- WORK ORDER: Please reproduce the listing verbatim, without its images.

*** Opening of DATASET SECTION ***

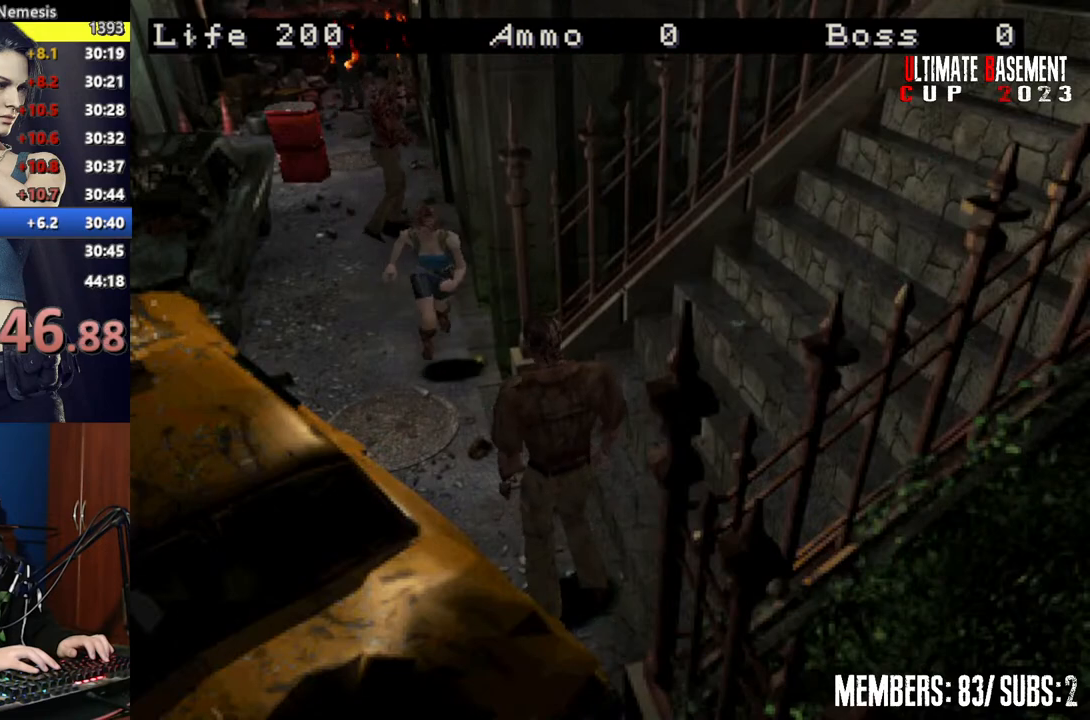
{"keys": ["a", "shift", "w"], "events": [[150, "a", "down"]]}
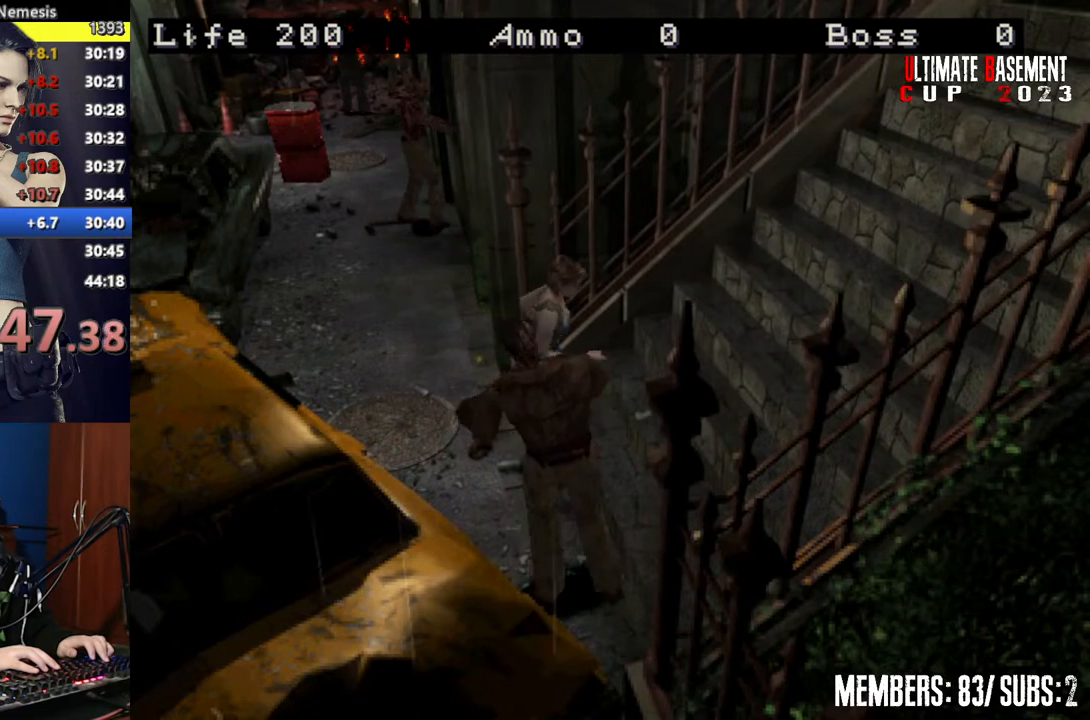
{"keys": ["shift", "w"], "events": [[167, "a", "up"]]}
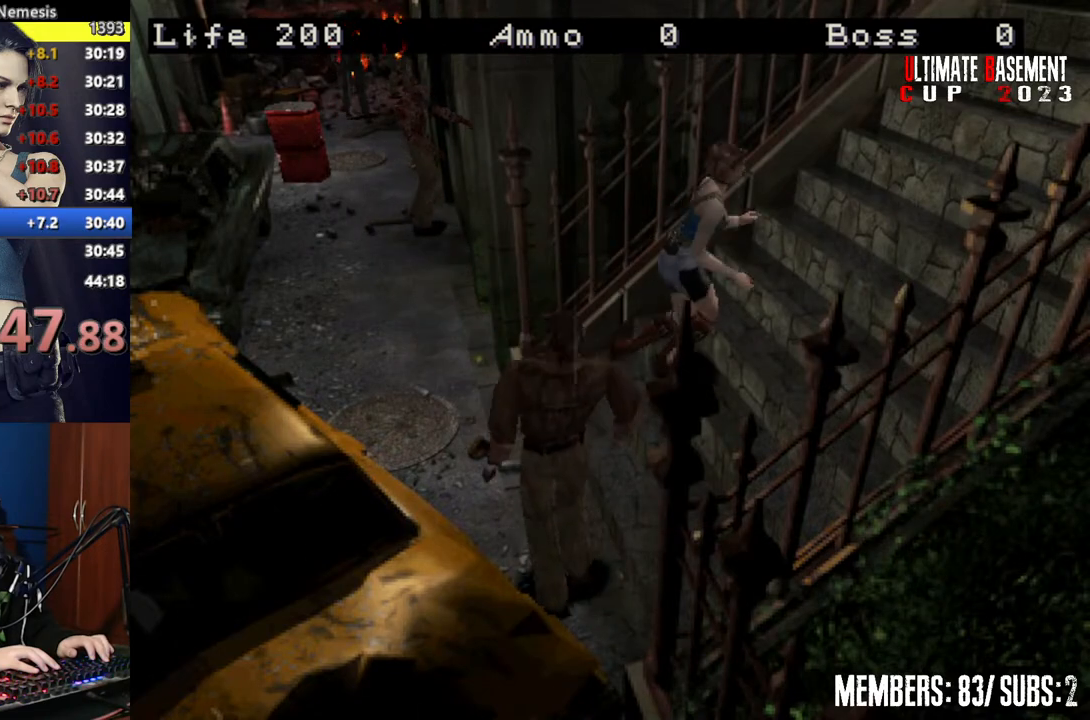
{"keys": ["shift", "w"], "events": []}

*** Close of DATASET SECTION ***

- ANSWER:
{"keys": ["a", "shift", "w"], "events": [[150, "a", "down"]]}
{"keys": ["shift", "w"], "events": [[167, "a", "up"]]}
{"keys": ["shift", "w"], "events": []}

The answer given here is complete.